*** Opening The data ***
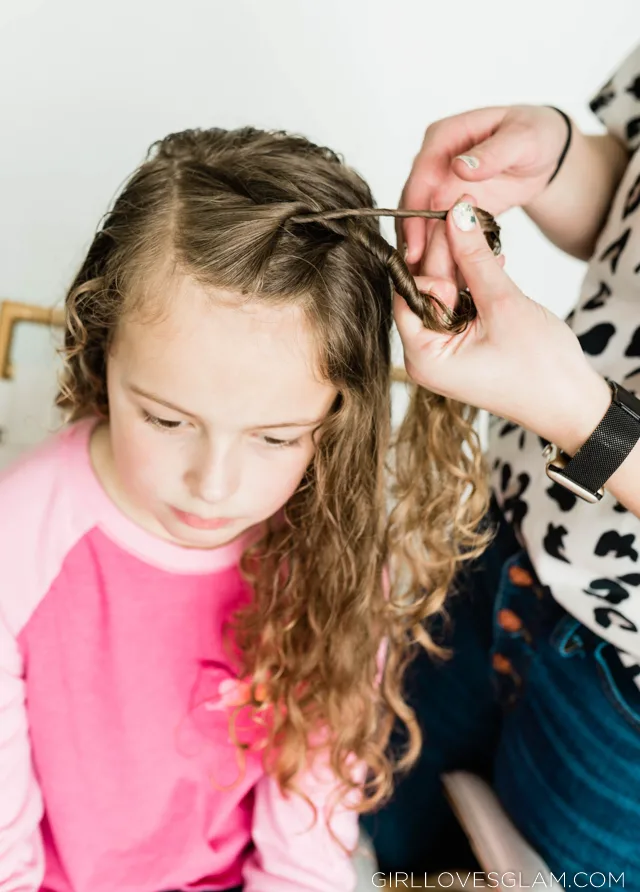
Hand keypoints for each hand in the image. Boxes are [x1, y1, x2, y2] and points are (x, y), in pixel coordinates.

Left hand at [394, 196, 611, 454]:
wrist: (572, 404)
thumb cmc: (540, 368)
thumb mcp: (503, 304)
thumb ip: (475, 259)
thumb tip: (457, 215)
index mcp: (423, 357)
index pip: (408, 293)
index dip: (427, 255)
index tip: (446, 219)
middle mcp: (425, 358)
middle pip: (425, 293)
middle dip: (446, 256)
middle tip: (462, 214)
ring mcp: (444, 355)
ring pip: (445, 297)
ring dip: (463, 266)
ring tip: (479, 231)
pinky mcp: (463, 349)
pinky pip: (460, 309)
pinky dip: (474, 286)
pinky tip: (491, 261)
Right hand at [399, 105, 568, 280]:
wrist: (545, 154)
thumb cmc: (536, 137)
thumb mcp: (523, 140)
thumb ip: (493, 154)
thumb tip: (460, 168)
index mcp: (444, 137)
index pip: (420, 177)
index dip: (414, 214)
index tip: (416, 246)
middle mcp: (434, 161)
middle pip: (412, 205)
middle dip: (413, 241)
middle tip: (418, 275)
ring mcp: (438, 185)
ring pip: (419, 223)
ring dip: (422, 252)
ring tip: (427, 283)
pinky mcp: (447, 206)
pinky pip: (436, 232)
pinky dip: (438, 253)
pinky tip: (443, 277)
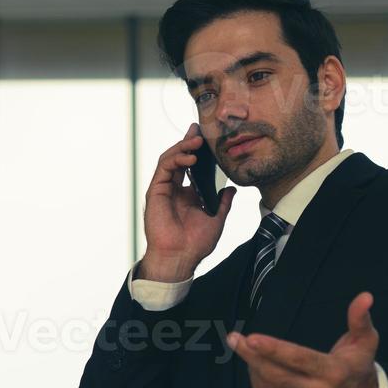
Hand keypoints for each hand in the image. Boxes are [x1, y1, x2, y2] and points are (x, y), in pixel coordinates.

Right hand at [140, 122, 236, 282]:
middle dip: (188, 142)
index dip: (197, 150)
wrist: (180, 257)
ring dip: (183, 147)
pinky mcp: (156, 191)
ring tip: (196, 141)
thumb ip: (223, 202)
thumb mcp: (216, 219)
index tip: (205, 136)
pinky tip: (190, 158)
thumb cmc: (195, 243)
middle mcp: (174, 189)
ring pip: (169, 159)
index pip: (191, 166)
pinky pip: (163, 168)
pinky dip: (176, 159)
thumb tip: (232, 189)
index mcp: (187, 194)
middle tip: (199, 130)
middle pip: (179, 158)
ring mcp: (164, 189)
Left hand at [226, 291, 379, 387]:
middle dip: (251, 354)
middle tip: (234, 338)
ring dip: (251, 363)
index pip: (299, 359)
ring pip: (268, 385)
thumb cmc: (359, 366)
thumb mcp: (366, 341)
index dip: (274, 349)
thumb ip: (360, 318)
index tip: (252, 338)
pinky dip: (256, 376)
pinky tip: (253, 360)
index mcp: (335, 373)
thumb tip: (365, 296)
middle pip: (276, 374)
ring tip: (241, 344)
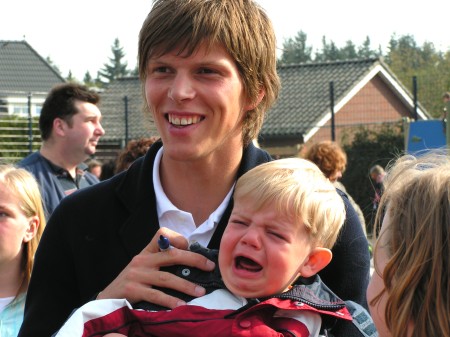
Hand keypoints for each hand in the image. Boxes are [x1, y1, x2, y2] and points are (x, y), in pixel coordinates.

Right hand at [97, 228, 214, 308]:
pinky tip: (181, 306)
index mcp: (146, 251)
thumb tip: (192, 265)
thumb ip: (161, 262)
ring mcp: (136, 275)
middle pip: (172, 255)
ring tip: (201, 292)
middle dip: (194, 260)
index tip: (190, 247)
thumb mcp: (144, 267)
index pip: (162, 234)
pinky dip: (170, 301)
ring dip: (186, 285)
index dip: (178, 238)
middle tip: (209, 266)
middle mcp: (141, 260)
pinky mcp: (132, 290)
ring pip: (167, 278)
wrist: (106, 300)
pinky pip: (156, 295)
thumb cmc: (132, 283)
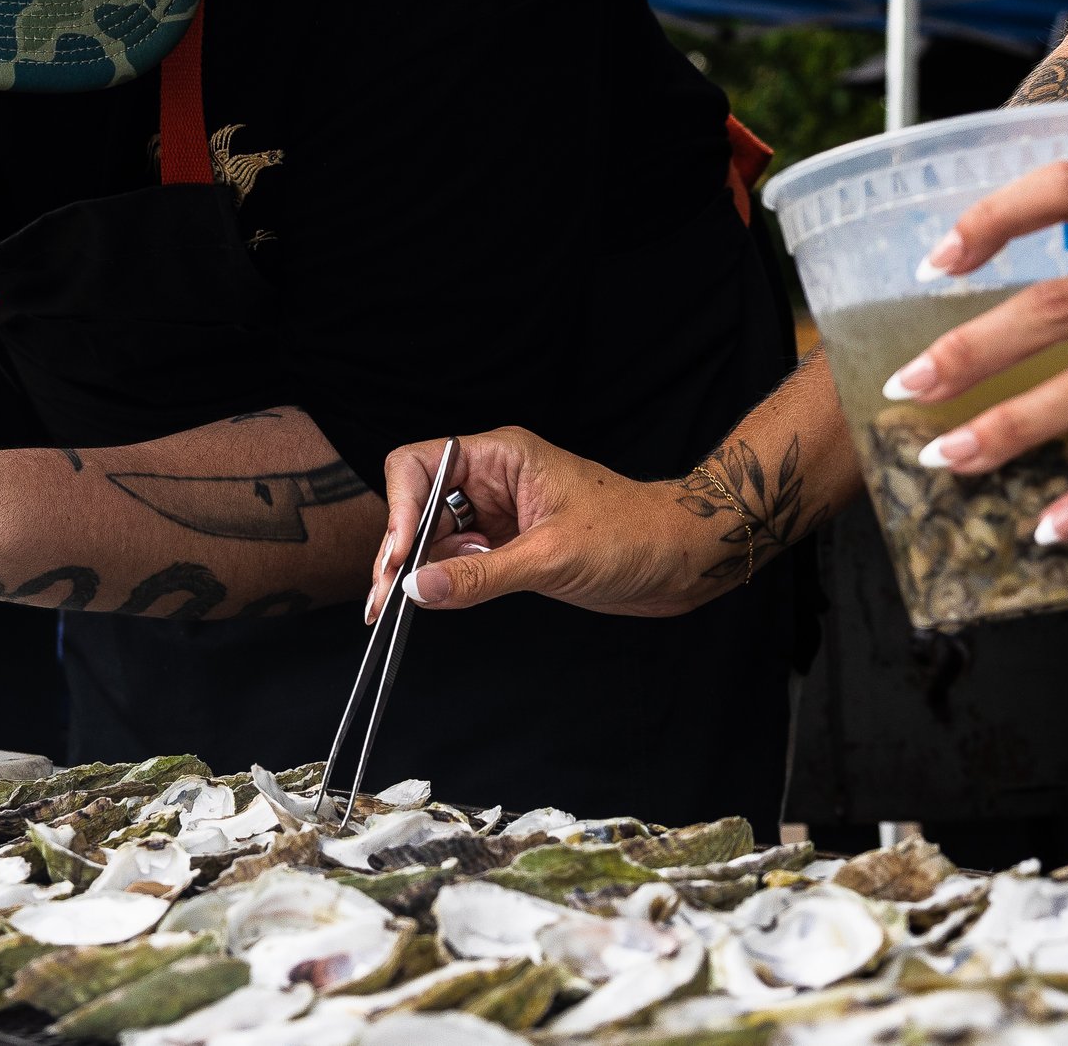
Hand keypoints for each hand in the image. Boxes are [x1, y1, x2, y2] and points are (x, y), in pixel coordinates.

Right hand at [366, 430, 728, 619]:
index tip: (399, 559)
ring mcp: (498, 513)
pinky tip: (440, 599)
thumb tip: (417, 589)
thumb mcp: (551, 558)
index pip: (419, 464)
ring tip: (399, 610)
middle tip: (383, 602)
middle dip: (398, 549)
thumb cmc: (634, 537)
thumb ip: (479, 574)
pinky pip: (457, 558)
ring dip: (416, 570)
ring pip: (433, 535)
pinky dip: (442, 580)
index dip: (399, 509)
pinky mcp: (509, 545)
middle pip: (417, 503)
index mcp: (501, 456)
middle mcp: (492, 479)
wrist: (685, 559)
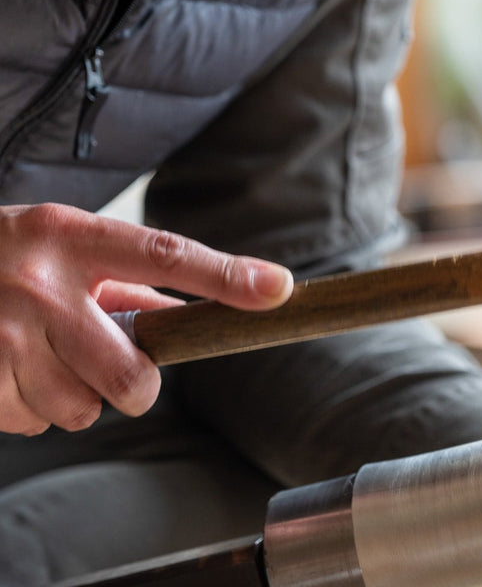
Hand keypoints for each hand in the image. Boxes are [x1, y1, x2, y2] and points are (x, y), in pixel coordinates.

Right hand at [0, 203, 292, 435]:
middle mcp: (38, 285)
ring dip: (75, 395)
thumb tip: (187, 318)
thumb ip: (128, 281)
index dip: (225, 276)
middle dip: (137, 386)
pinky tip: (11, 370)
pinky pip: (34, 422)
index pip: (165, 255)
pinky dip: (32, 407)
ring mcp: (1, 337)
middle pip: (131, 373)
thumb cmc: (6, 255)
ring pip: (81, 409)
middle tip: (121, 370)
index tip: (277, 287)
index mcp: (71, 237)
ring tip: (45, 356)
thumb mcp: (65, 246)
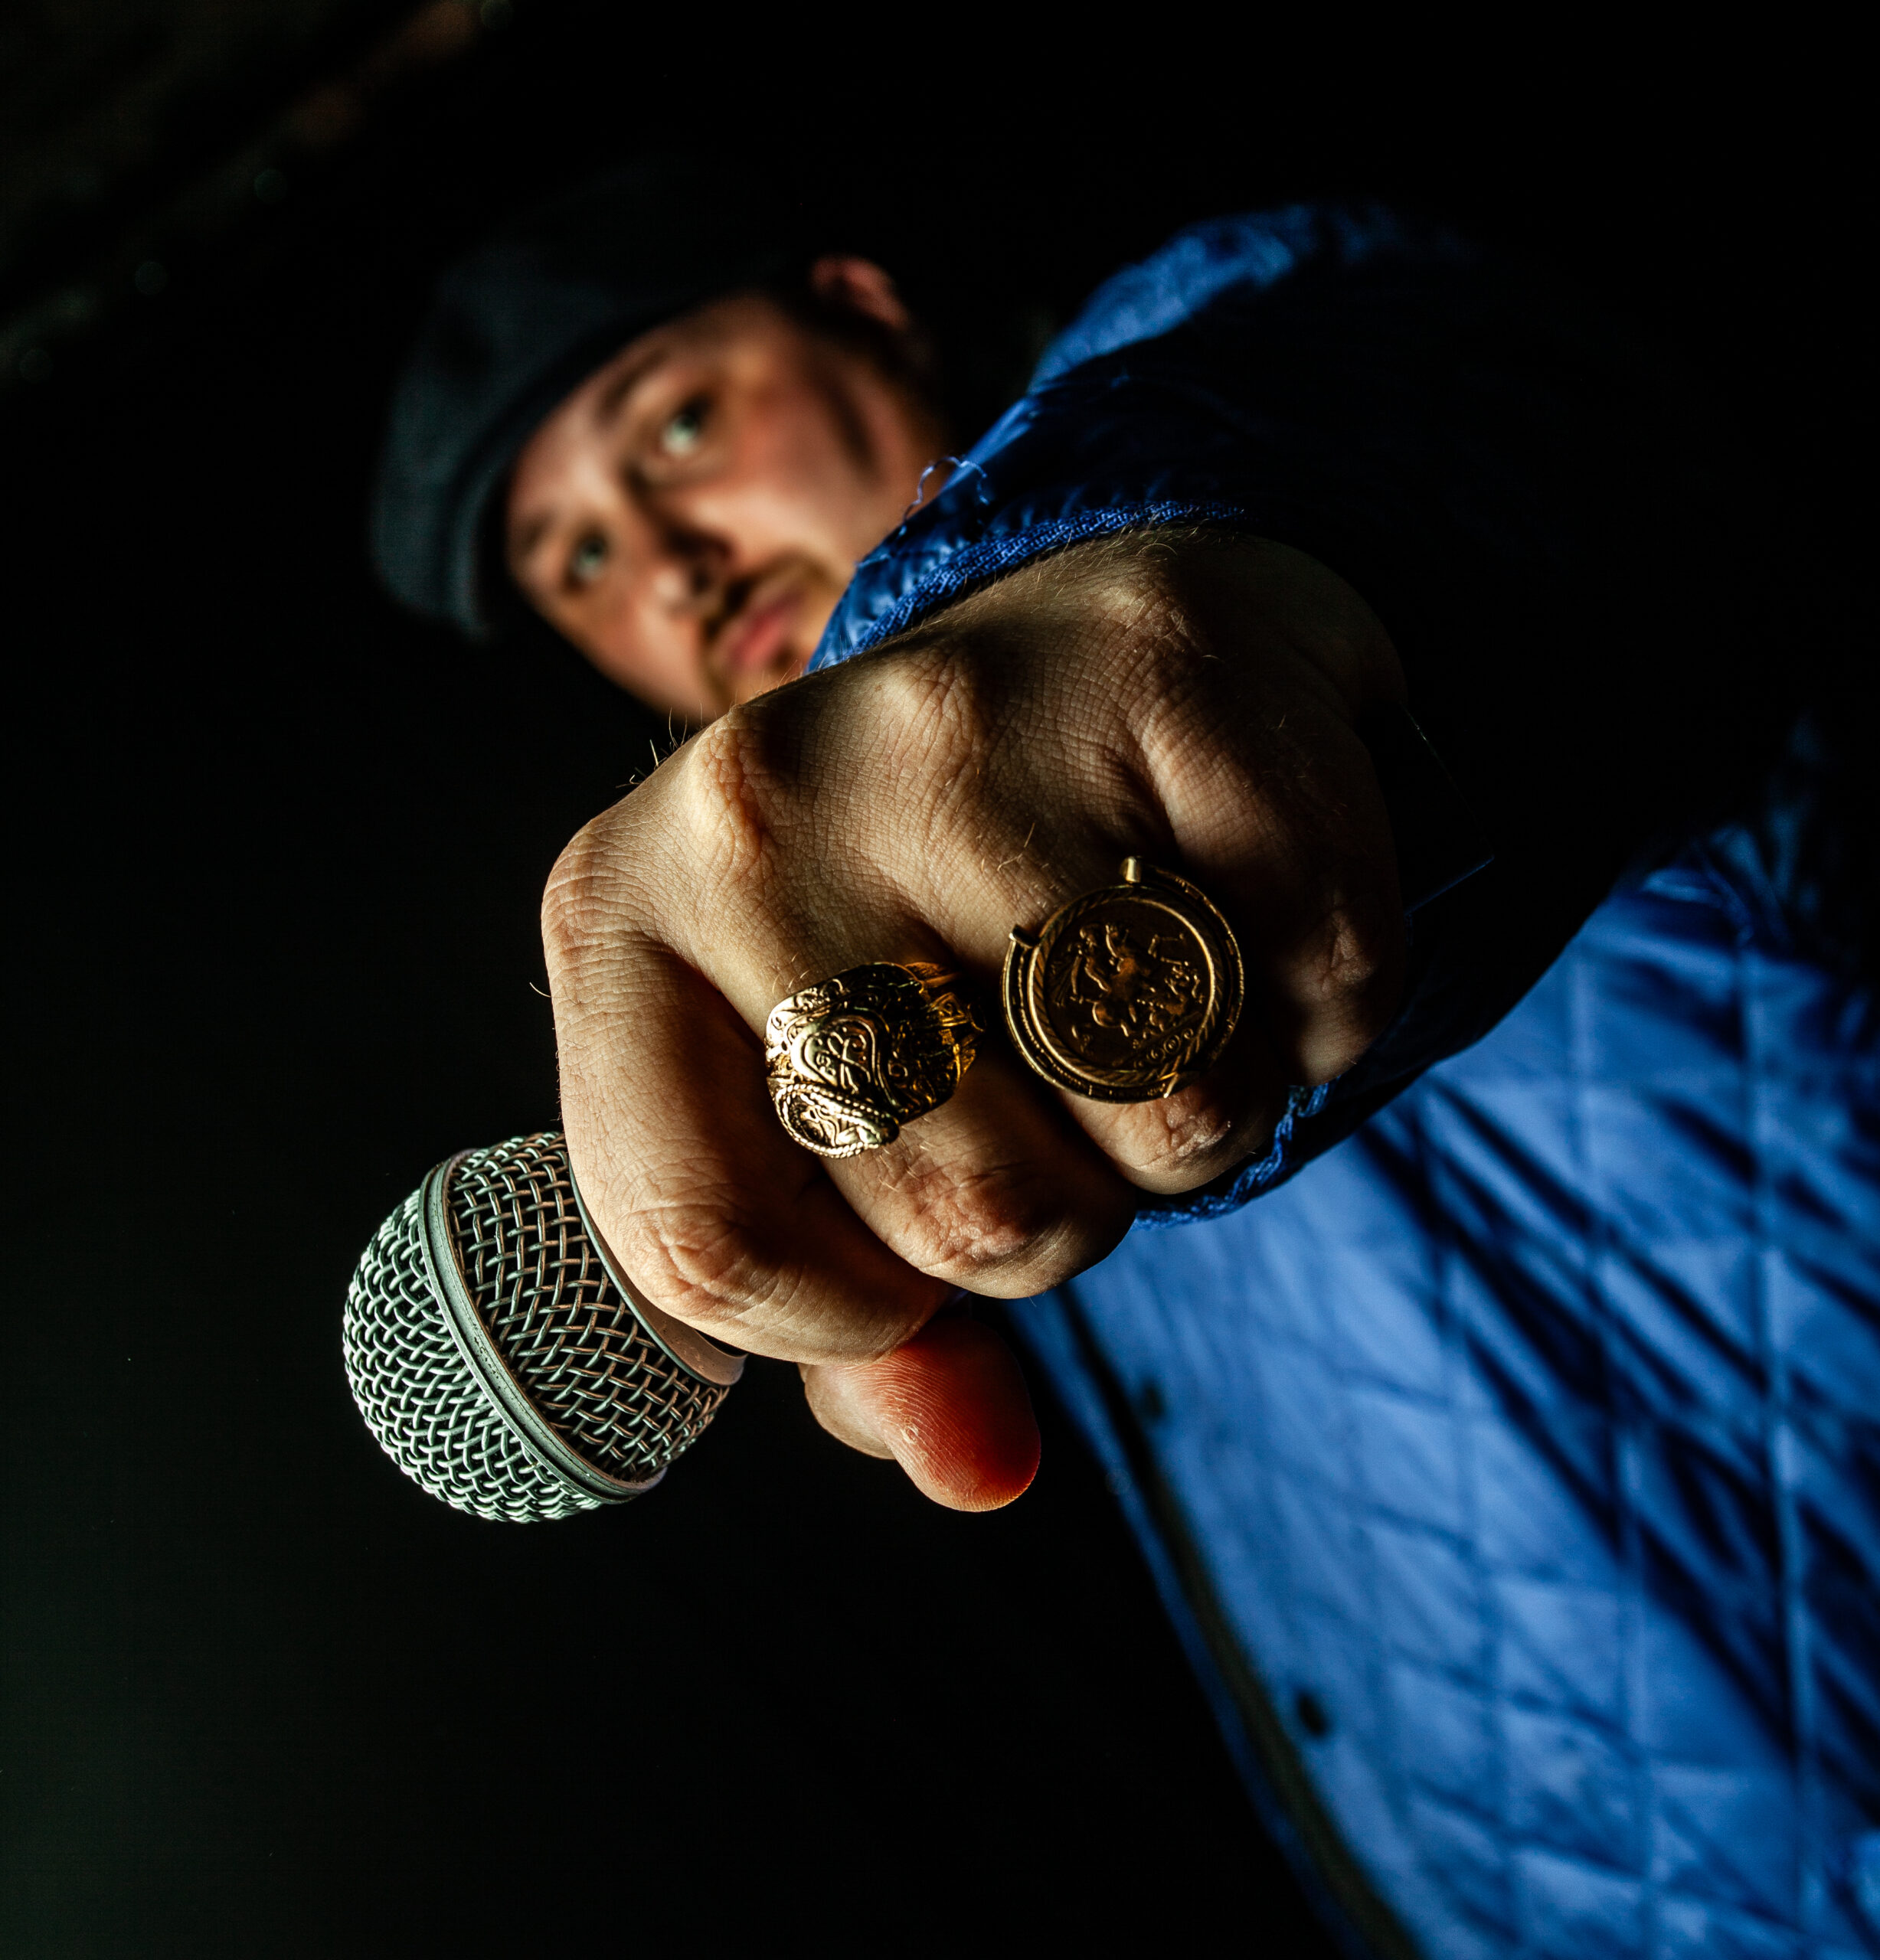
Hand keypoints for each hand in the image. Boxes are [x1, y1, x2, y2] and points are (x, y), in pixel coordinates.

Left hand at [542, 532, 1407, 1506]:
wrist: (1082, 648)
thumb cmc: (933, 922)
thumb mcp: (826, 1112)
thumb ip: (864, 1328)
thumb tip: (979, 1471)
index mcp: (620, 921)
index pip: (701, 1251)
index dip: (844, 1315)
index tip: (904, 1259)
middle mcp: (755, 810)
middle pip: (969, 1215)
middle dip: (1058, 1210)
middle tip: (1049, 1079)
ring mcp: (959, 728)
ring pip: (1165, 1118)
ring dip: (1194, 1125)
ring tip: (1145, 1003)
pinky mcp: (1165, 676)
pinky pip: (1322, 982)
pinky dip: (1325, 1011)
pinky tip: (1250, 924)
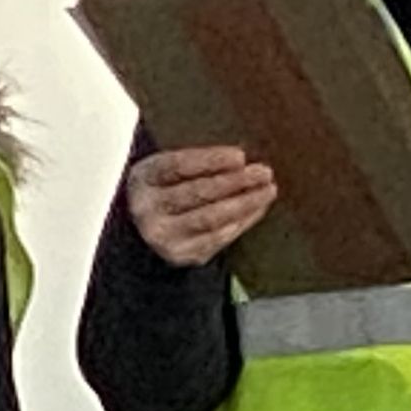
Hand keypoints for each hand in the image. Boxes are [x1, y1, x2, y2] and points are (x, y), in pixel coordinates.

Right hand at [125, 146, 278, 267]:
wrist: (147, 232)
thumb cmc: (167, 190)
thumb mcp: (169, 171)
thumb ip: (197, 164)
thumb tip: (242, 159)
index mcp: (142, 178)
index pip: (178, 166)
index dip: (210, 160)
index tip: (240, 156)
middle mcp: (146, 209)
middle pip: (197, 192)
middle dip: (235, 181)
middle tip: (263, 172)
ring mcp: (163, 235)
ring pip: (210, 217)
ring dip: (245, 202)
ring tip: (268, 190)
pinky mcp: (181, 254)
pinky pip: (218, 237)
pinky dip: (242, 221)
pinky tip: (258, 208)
*** Closing The data ***
Retype every entry above exactly and, please, skip the pictures.

Task solution:
Hand keypoints for each hand in the image. Boxes are [x1, y1, x2, y2] and points are (x, y), in pixel coordinates.

Left hand at [394, 196, 611, 454]:
wrist: (572, 404)
thumb cmc: (540, 368)
thumb mcp: (503, 304)
thumb ip: (475, 259)
thumb tip: (457, 215)
index mcp: (423, 357)
index pip: (408, 293)
index dip: (427, 255)
index tip: (446, 219)
middle mcp: (425, 358)
middle pip: (425, 293)
middle dip: (446, 256)
middle tip: (462, 214)
ring mcp: (444, 355)
ring pip: (445, 297)
ring dip: (463, 266)
ring tip: (479, 231)
pinky mcp: (463, 349)
pinky pip: (460, 309)
pinky dip: (474, 286)
pinky tip: (491, 261)
Right hand at [399, 105, 568, 280]:
wrist: (545, 154)
thumb cmc: (536, 137)
thumb mcp: (523, 140)
thumb ip: (493, 154)
thumb tip: (460, 168)
index mcp: (444, 137)
index pip: (420, 177)
index dip: (414, 214)
index tip: (416, 246)
middle mcp: (434, 161)
middle pip: (412, 205)
middle dip: (413, 241)
middle tip: (418, 275)
ring mcp: (438, 185)
ring pip: (419, 223)
ring dip: (422, 252)
ring tip: (427, 283)
pinky mcp: (447, 206)
pinky pip: (436, 232)
pinky dip: (438, 253)
pinky tip: (443, 277)
Hand keypoints for each hand in the image. Boxes are [x1, y1, x2, y2] and points are (x, y), in pixel coordinates.

Right hand at [140, 122, 236, 282]:
middle dip: (188, 142)
index dip: (197, 150)
wrist: (180, 257)
ring dip: (183, 147)
pinky mcp: (156, 191)
ring tip: (196, 141)
thumb ip: (223, 202)
thumb mcp: (216, 219)
index tip: (205, 136)
pinky tip: (190, 158)
thumb cmc: (195, 243)
middle mcp: (174, 189)
ring pip: (169, 159)
index pip: (191, 166)
pinky pip: (163, 168)
pinky dip: (176, 159)
thumb tip: (232, 189)
index mcp: (187, 194)
middle tip: (199, 130)
middle pip: (179, 158)
ring mcp: (164, 189)
Left hand at [226, 291, 379, 387]:
middle dip: (251, 354)
middle tip: (234, 338)
ring dip: (251, 363)
index pip: (299, 359)
ring pip: (268, 385)
thumb cmc: (359, 366)
thumb mcp: (366, 341)
index dip: (274, 349)
thumb ip: (360, 318)
index tip: (252, 338)
pinky dip: (256, 376)
pinky tip: (253, 360)
index mcp: (335, 373)
thumb tip: (365, 296)
middle pip: (276, 374)
ring tip: (241, 344)
Hand keypoints for each hand in the image. Boxes are [x1, y1, x2, y2] and points are (x, y), in pixel coordinates.

Right hand at [97, 228, 214, 308]:
pinky tip: (181, 306)
index mcp: (146, 251)
thumb tip: (192, 265)
thumb ip: (161, 262)
ring mcp: (136, 275)
middle pip: (172, 255)
ring tip: (201, 292)
middle dip: (194, 260)
index tip: (190, 247)
thumb mcp: (144, 267)
index pip: (162, 234)
pinky dip: (170, 301)
ring dip: (186, 285)
index dip: (178, 238)
middle tip: (209, 266)
middle mcp: (141, 260)
pinky mcp: (132, 290)
ring pip: (167, 278)
wrist: (106, 300)
pinky pip: (156, 295)
thumb cmc: (132, 283)
Hand keypoints for each hand in the image. Boxes are [x1, y1, x2, y2] and points are (x, y), in pixel coordinates.

Right hand at [366, 430, 728, 619]:
index tip: (399, 559)
ring mcp: (498, 513)
pinky tip: (440, 599)
thumb tip: (417, 589)
thumb mcp: (551, 558)
index pip: (419, 464)
ring tip: (399, 610)
middle tip: (383, 602)
middle dip: (398, 549)
thumb cmc: (634, 537)
thumb ip: (479, 574)
pinky pip: (457, 558)
ring dip: (416, 570)
ring pip: (433, 535)
pinky dip: (442, 580)
index dip: (399, 509)
pinky mcp: (509, 545)
middle pip: (417, 503)
index mcp: (501, 456)
middle mcp: (492, 479)
wrist: (685, 559)
Hand keypoints for each hand in the image. Boxes are [x1, y1, x2, y2] and points are (x, y), in pixel coordinates.

Right hand at [0, 203, 292, 435]:
middle mcp: (38, 285)
ring dip: (75, 395)
thumb tip: (187, 318)
thumb ip: (128, 281)
index dip: (225, 276)
middle dip: (137, 386)
pinky tip: (11, 370)
pinky pip: (34, 422)
index pip: (165, 255)
pinky dip: (32, 407)
ring mcp: (1, 337)
middle pip: (131, 373)
thumb cmc: (6, 255)
ring pip: (81, 409)
middle tip: (121, 370)
index tip: (277, 287)
index mcp: (71, 237)
ring tip: (45, 356)
thumb mcp: (65, 246)
Hand keypoints for each hand in the image. Boxes are [x1, y1, x2, y2] and points are (x, y), in pixel coordinates.

Left hand at [542, 532, 1407, 1506]:
wrist: (1082, 648)
thumb cmc: (933, 922)
thumb mcp: (826, 1112)
thumb ip: (864, 1328)
thumb tip: (979, 1471)
index mcp: (620, 921)
index pip: (701, 1251)
index dip: (844, 1315)
index tip: (904, 1259)
middle mcp: (755, 810)
middle pip: (969, 1215)
middle dip: (1058, 1210)
middle tip: (1049, 1079)
ring mcp: (959, 728)
ring pip: (1165, 1118)
ring dip: (1194, 1125)
ring tip: (1145, 1003)
pinky mcp: (1165, 676)
pinky pip: (1322, 982)
pinky dip: (1325, 1011)
pinky tip: (1250, 924)
Hand keypoints for each hand in the image. Boxes are [x1, y1, x2, y2] and points are (x, y), in pixel coordinates.

Right hand at [125, 146, 278, 267]:
wrist: (147, 232)
thumb cmc: (167, 190)
thumb mcp: (169, 171)
thumb ip: (197, 164)
thumb tip: (242, 159)
index mcp: (142, 178)
index pip: (178, 166)
index dip: (210, 160)
index tip: (240, 156)
middle mcp: (146, 209)
middle pip: (197, 192)
middle dip: (235, 181)
middle tip: (263, 172)
ring mcp: (163, 235)
ring pip: (210, 217)
ring dip: (245, 202)
ring tip: (268, 190)
pinky mcp: (181, 254)
pinky pip: (218, 237)
pinky dip: (242, 221)
pinky tip: (258, 208)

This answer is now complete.